🤖 AI Summary
Existing scaling laws struggle to accurately predict the performance of large language models under varying data mixtures and repeated training, hindering efficient data recipe selection. This work proposes InfoLaw, a framework that models pretraining as an information accumulation process and, for the first time, unifies data quality weighting, training repetition, and model scale into a single formulation featuring scale-dependent diminishing returns.
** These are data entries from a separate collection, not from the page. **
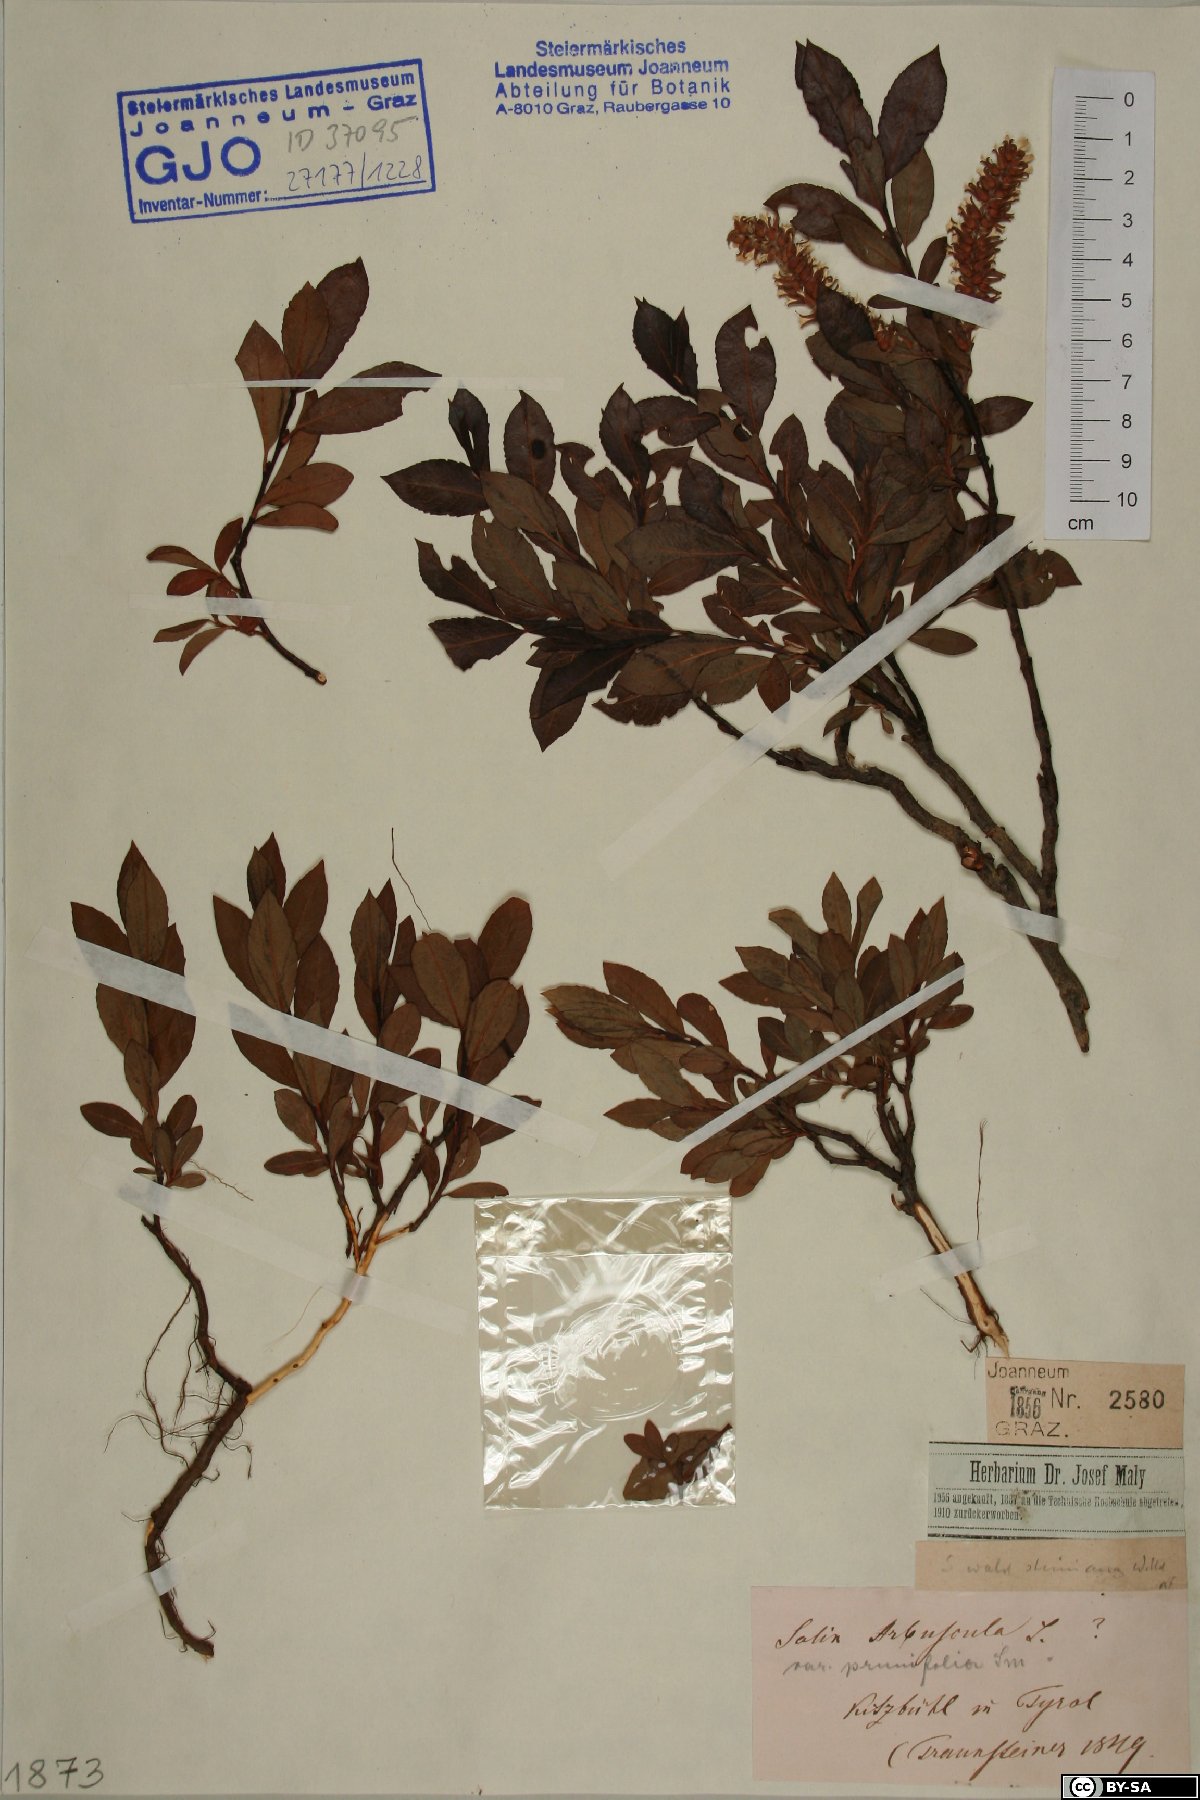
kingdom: Plantae
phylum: Tracheophyta
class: Magnoliopsida
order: Malpighiales
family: Salicaceae
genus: Salix
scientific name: Salix waldsteiniana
Evaluated on large-scale experiments with 7B-parameter models trained on 425B tokens, InfoLaw achieves a mean absolute error of only 0.15% (maximum 0.96%) in predicting loss for unseen data recipes, substantially improving the reliability of performance extrapolation and the efficiency of data selection across diverse recipes and overtraining scenarios.
📝 Abstract
Upweighting high-quality data in LLM pretraining often improves performance, but in datalimited regimes, especially under overtraining, stronger upweighting increases repetition and can degrade performance. However, standard scaling laws do not reliably extrapolate across mixture recipes or under repetitions, making the selection for optimal data recipes at scaling underdetermined. To solve this, we introduce InfoLaw (Information Scaling Laws), a data-aware scaling framework that predicts loss from consumed tokens, model size, data mixture weights, and repetition. The key idea is to model pretraining as information accumulation, where quality controls information density and repetition induces scaledependent diminishing returns. We first collect the model performance after training on datasets that vary in scale, quality distribution, and repetition level. Then we build up the modeling for information so that information accurately predicts those model performance. InfoLaw predicts performance on unseen data recipes and larger scale runs (up to 7B, 425B tokens) with 0.15% mean and 0.96% max absolute error in loss, and it extrapolates reliably across overtraining levels, enabling efficient data-recipe selection under varying compute budgets.